2.1 The Business Perspective
Creating a dense social fabric, which we are calling community building, is more critical to the common good than creating more funding, more programs, new leadership, and more expertise, the usual solutions. Building community shifts the context within which funding, programs, leadership, and expertise operate. It is the path to value what is neighborly and local in the face of the existing context of empire. We need to understand the existing context of competition, scarcity and monopoly and constitutes a modern form of empire, expressed through its reliance on the dominant business perspective. This perspective is the enabling belief system for the consumer economy, which, in reality, fulfills all the functions of what used to be called empire. Empire being the antithesis of community and care for the commons.

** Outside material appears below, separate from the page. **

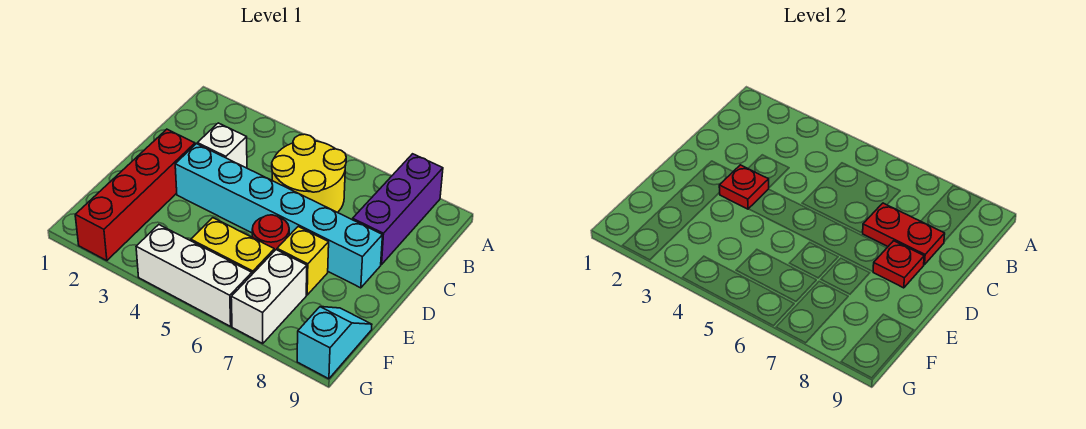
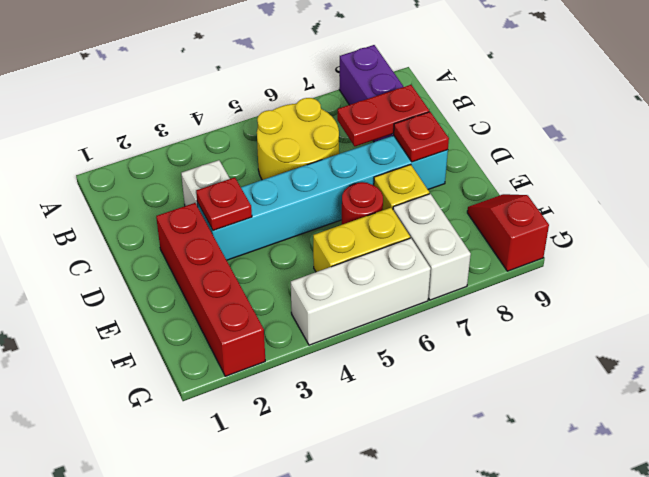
cyan 1x2 slope [297,307,372,379] -> red 1x2 slope [467,194,549,271]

Believing that only what is scarce is valuable dramatizes the real essence of the modern economy, which is imperial in nature and in its mindset. Imperial in the belief that no matter what our talents or how well we perform, it is never enough. Imperial in its demand for restless productivity. Imperial in the modernist view that new inventions and better prepared individuals and leaders are what will make the difference. Imperial in the idea that some people know and others don’t. Imperial in the belief that only the most credentialed voices are worth listening to. Imperial in the view that the built environment is a testimony to its architects rather than its inhabitants.
An imperial economy is given life by the business perspective, spelled out below, which rests on a foundation of scarcity economics, fundamentalist theology, fear-producing journalism, marginalized art, and imposing and unfriendly architecture.